(Page images and extracted text)
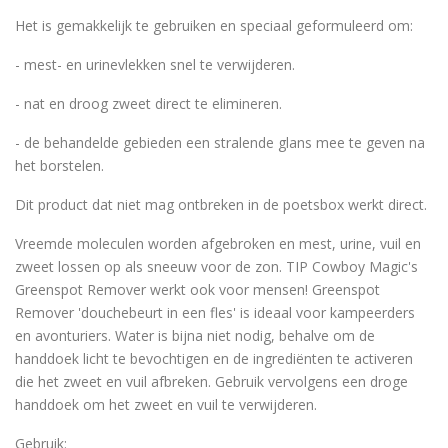
Het is gemakkelijk te gebruiken en speciaal geformuleerd om:
- mest- en urinevlekken snel te verwijderen.
- nat en droog zweet direct te elimineren.
- de behandelde gebieden een stralende glans mee te geven na
het borstelen.
Dit product dat niet mag ontbreken in de poetsbox werkt direct.
Vreemde moleculen worden afgebroken en mest, urine, vuil en
zweet lossen op als sneeuw voor de zon. TIP Cowboy Magic's
Greenspot Remover werkt ook voor mensen! Greenspot
Remover 'douchebeurt in een fles' is ideaal voor kampeerders
en avonturiers. Water is bijna niet nodig, behalve om de
handdoek licht te bevochtigen en de ingrediënten te activeren
die het zweet en vuil afbreken. Gebruik vervolgens een droge
handdoek om het zweet en vuil te verwijderen.
Gebruik:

Task objective:
How many lines in the records above contain the word "direct"? Reply with the number alone.

Written answer:
2